## Entries shown

++++++++

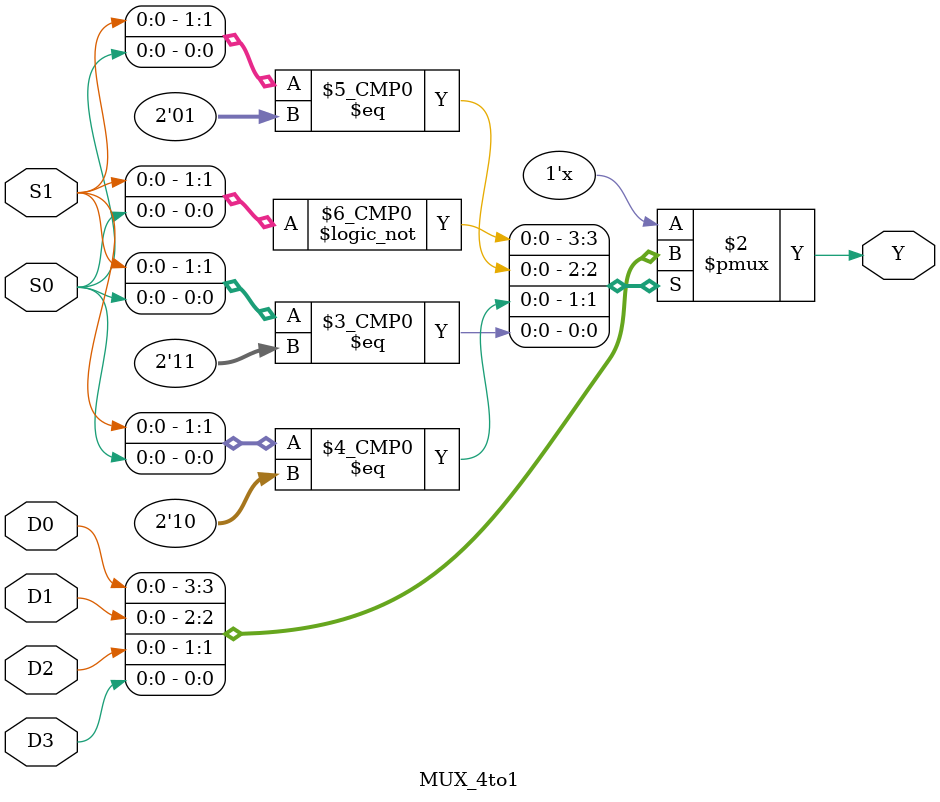
<source format=v>
`timescale 1ns / 1ps
module MUX_4to1(
    output reg Y,         // Output
    input D0, D1, D2, D3, // 4 data inputs
    input S1, S0          // 2 select lines
);

    always @(*) begin
        case ({S1, S0})   // Concatenate select bits into a 2-bit value
            2'b00: Y = D0;  // Select D0 when S1S0 = 00
            2'b01: Y = D1;  // Select D1 when S1S0 = 01
            2'b10: Y = D2;  // Select D2 when S1S0 = 10
            2'b11: Y = D3;  // Select D3 when S1S0 = 11
        endcase
    end

endmodule

</source>
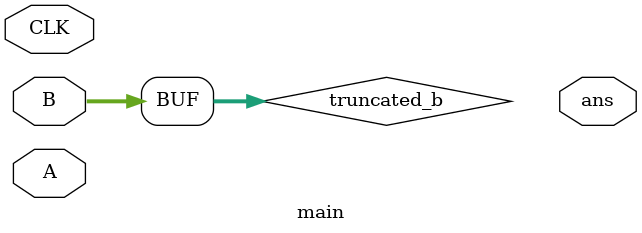
<source format=v>
`timescale 1ns / 1ps

// 16 / 8

module main(
 input [15:0] A,
 input [7:0] B,
 input CLK,
 output reg [7:0] ans
);
    
wire [3:0] lod_a;
wire [2:0] lod_b;
wire [3:0] lod_net;
wire [15:0] truncated_a;
wire [7:0] truncated_b; 

// a
assign truncated_a = A&(16'b1111111100000000);
// ea
p_encode_16to4 leadA(A, lod_a);


// b
assign truncated_b = B;
// eb
p_encode_8to3 leadB(B, lod_b);

// ea-eb
assign lod_net = lod_a - lod_b;


endmodule

</source>
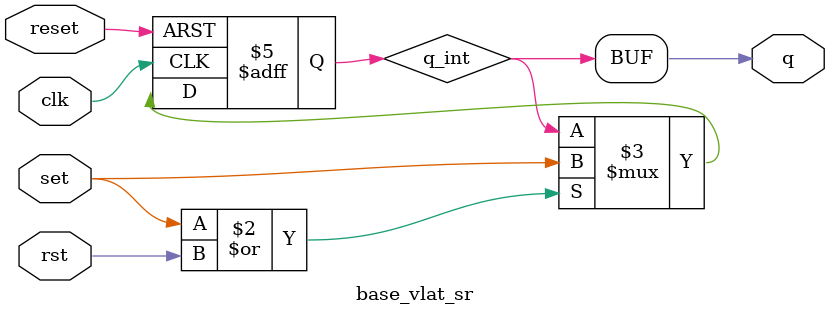
<source format=sv>
/*
 * Copyright 2017 IBM Corporation
 * Licensed to the Apache Software Foundation (ASF) under one
 * or more contributor license agreements.  See the NOTICE file
 * distributed with this work for additional information
 * regarding copyright ownership.  The ASF licenses this file
 * to you under the Apache License, Version 2.0 (the
 * "License"); you may not use this file except in compliance
 * with the License.  You may obtain a copy of the License at
 *
 *     http://www.apache.org/licenses/LICENSE-2.0
 *
 * Unless required by applicable law or agreed to in writing, software
 * distributed under the License is distributed on an "AS IS" BASIS,
 * WITHOUT WARRANTIES OR CONDITIONS OF ANY KIND, either express or implied.
 * See the License for the specific language governing permissions and
 * limitations under the License.
 *
 * Author: Andrew K Martin akmartin@us.ibm.com
 */
 
module base_vlat_sr#(parameter width=1,parameter rstv={width{1'b0}})
  (
   input 	      clk,
   input [0:width-1]  set,
   input [0:width-1]  rst,
   input 	      reset,
   output [0:width-1] q
   );
   
   reg [0:width-1]    q_int;
   genvar 	      i;
   generate
      for(i=0; i< width; i=i+1)
	begin : u0
	   always@(posedge clk or posedge reset) 
	     if (reset) q_int[i] <= rstv;
	     else if (set[i] | rst[i]) q_int[i] <= set[i];
	end
   endgenerate
   assign q = q_int;
endmodule // base_vlat_sr


   
  

</source>
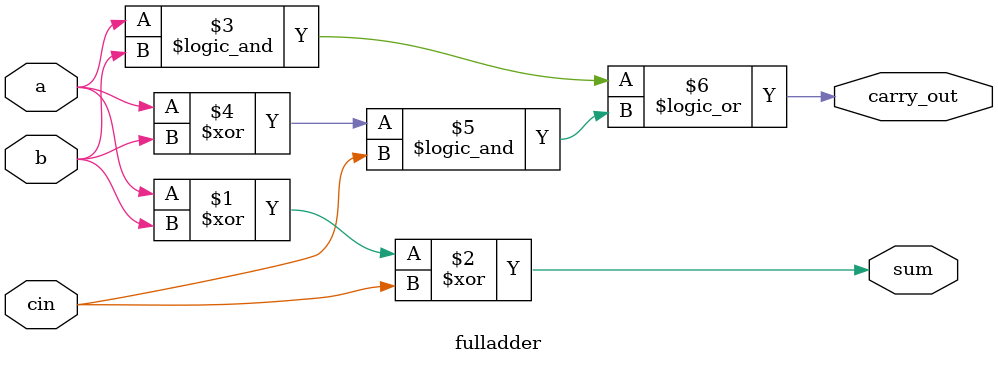
<source format=v>
/*
Program: CI Digital 02/2025
Class: Introdução à Verilog  
Class-ID: D112
Advisor: Felipe Rocha 
Advisor-Contact: felipef.rocha@inatel.br
Institute: INATEL - Santa Rita do Sapucaí / MG  
Development: André Bezerra 
Student-Contact: andrefrbezerra@gmail.com
Task-ID: A-005
Type: Laboratory
Data: octuber, 17 2025
*/

`timescale 1 ns / 1 ps 

module fulladder (
	input a, b, cin,
	output sum, carry_out
);

	/* 
	xor (sum, a, b, c);
	wire eab, xab;
	and (eab, a, b);
	xor (xab, a, b);
	and (carry_out, eab, xab, cin); 
	*/
 	
	assign sum = a ^ b ^ cin;
	assign carry_out = (a && b) || (a ^ b) && cin;

endmodule

</source>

++++++++

## Work order
All lines in the listing above with the string "Advisor" should be returned.

## Exercise output
Advisor: Felipe Rocha 
Advisor-Contact: felipef.rocha@inatel.br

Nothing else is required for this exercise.